**Opdracht**
Herhaal uit de tekst ter analyse woordelijk het stuk van "Mevrouw Kaya, 49" tot en met "haar regiebehandelaar is.".

Deelname aan een multidisciplinair overleg (MDO) kan door de specialist ouderengeneeskunde of arts voor verstandelijk gehandicapten niet apart gedeclareerd worden als consult. Volgens de NZa-beleidsregels (H335 en GZSP) wordt een MDO beschouwd als indirecte tijd, die is verrekend in het tarief van de directe tijd. Alleen gericht overleg met de huisarts of een andere poortfunctionaris over de behandeling van de cliënt is declarabel.

Mevrouw Kaya, 49 jaar oud, heeft een licht tot matige verstandelijke beperking en woont zelfstandig in haar eigen woning met ondersteuning van zorgaanbieder Thuis In De Wijk. Ze heeft daarnaast fysieke klachten, zoals lichte gewrichtspijn en vermoeidheid, die haar dagelijks functioneren beïnvloeden. Haar zorgbehoefte bestaat voornamelijk uit begeleiding bij dagelijkse activiteiten en ondersteuning bij lichamelijke zorg. Ze ontvangt een Volledig Pakket Thuis (VPT) voor begeleiding en somatische zorg, waarbij de huisarts haar regiebehandelaar is.

**Bronmateriaal**
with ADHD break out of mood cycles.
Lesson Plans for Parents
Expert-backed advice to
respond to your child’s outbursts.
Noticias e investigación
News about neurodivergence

---

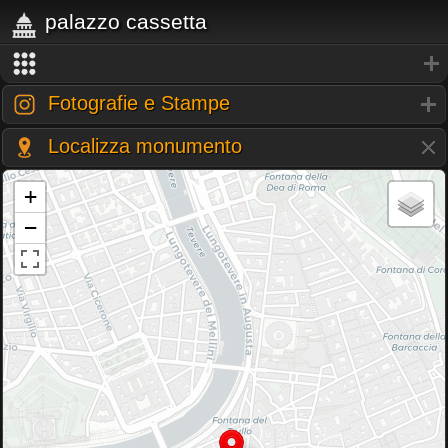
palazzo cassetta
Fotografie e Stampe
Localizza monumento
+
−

...

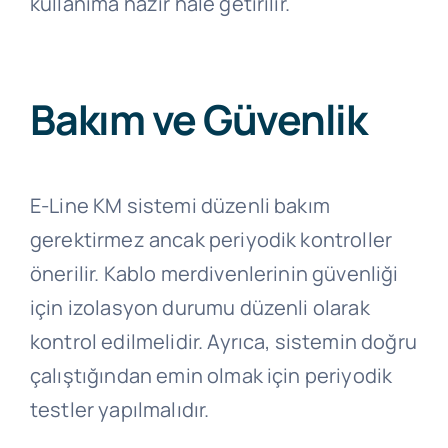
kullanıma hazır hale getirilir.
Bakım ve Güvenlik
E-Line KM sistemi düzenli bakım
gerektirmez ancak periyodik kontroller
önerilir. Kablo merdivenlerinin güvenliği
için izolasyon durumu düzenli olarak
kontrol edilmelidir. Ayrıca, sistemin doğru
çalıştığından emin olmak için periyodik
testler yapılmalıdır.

**Verwacht antwoord**
Mevrouw Kaya, 49 jaar oud, heeft een licht tot matige verstandelijke beperking en woont zelfstandig in haar eigen woning met ondersteuning van zorgaanbieder Thuis In De Wijk. Ze heeft daarnaast fysieke klachten, zoals lichte gewrichtspijn en vermoeidheid, die haar dagelijks functioneren beïnvloeden. Haar zorgbehoefte bestaat voornamelijk uit begeleiding bij dagelijkse activiteiten en ondersteuning bij lichamelijke zorg. Ze ontvangt een Volledig Pakket Thuis (VPT) voor begeleiding en somatische zorg, waarbij de huisarts haar regiebehandelaar is.